Eight years ago, in a domestic game, a Tamil Nadu opener came out to face Bengal’s bowling attack, led by legendary Indian fast bowler and captain Jhulan Goswami. The batsman mistimed the ball but the fielder at midwicket dropped what would have been an easy catch. Standing on the sidelines, Tamil Nadu allrounder Shebani Bhaskar – just 15 years old – watched Goswami run from her position at mid-off to confer with the fielder. “It’s okay, it happens,” Bhaskar overheard Goswami say, patting the fielder on the back. “Concentrate on the next ball.”
Goswami kept her composure. She didn’t show any frustration. She was not angry. She just wanted the fielder to focus on what was coming next. West Bengal ended up winning the match.
“That’s the kind of captain I’d like to be,” says Bhaskar, reflecting on that moment. “As a player, that’s what I’d want my captain to do. When I drop a catch, I am already feeling bad about it. I don’t need somebody to show their frustration at me. As a captain, I want to lift that person’s spirits, so when the next ball comes around, the result is going to be different.”
Little did Bhaskar know that she would lead an international team – albeit one outside India – nine years later.
In early March this year, 23-year-old Bhaskar – whose nickname was “Captain Cool” in college because of her calm approach toward leadership – was named the captain of the United States women’s national team.
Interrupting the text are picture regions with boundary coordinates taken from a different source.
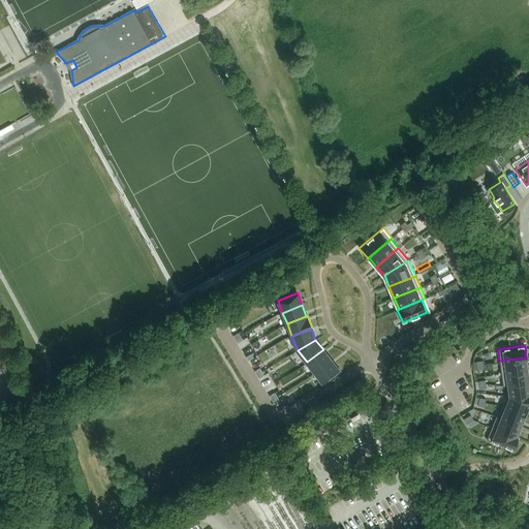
[(323,349),(307,362),(314,372),(331,359),(323,349)]
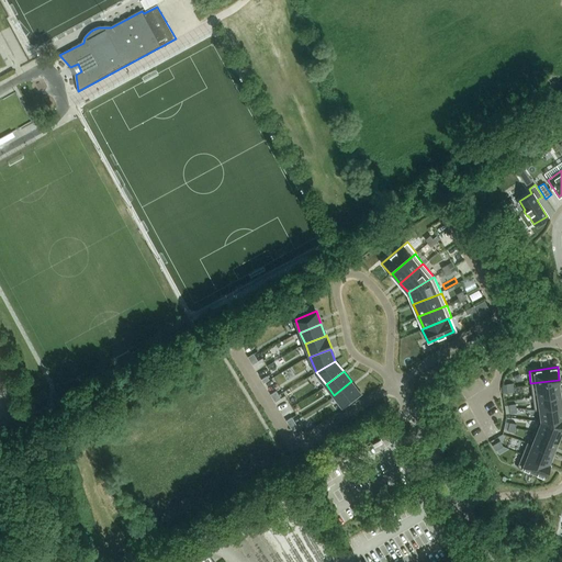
[(559,380),(530,383),(532,396),(561,392),(559,380)]
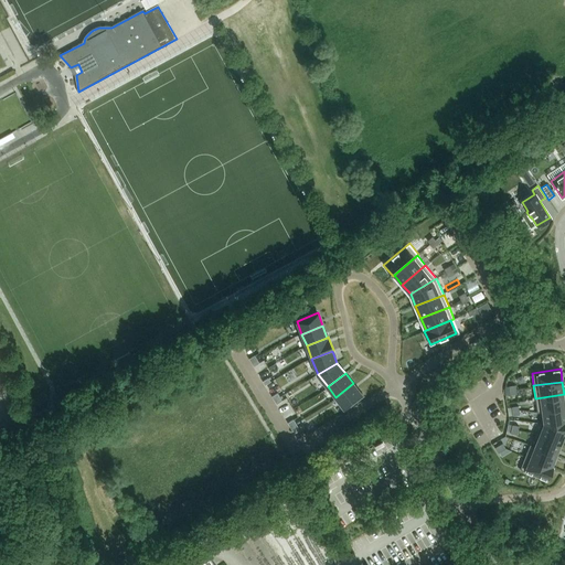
[(353,383),(336,397),(344,408),(362,394),(353,383)]
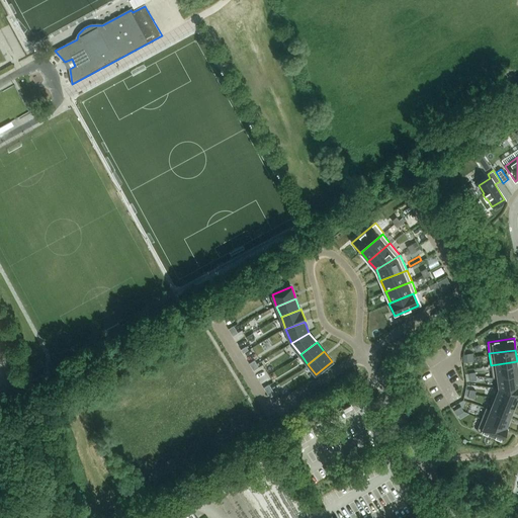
[(517,361),(491,365),(493,377),(517,373),(517,361)]
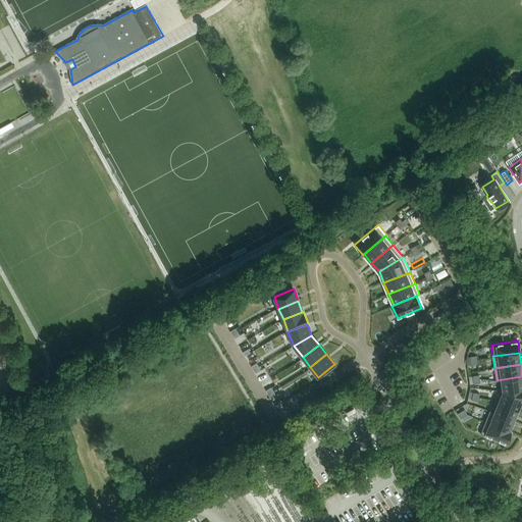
[(521,377),(521,376),(497,380),(497,381),(499,380),(501,390),(521,393),(521,377)]
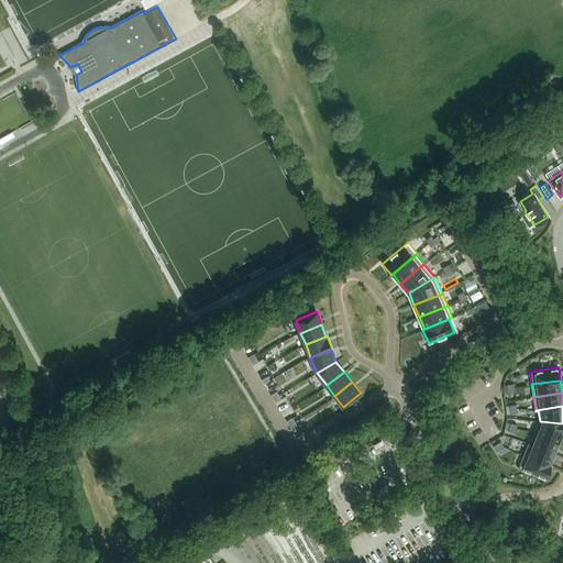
[(562,423),(540,421),(536,432),(559,441),(562,430),(562,423)]
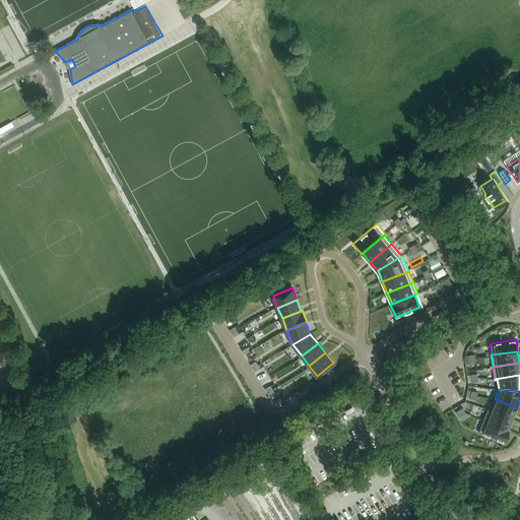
[(495,399),(491,409),(512,418),(516,407),(495,399)]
The three-week tour of Australia that the team is currently on will be her first test.
The women will look to Bhaskar’s leadership and international experience to accomplish something they have never done before: qualify for a World Cup. “Her playing that high level of cricket consistently will really push the team to step up their game, and we know that she can carry the team with the support of the team members,” Bhaskar’s team-mate Nadia Gruny says.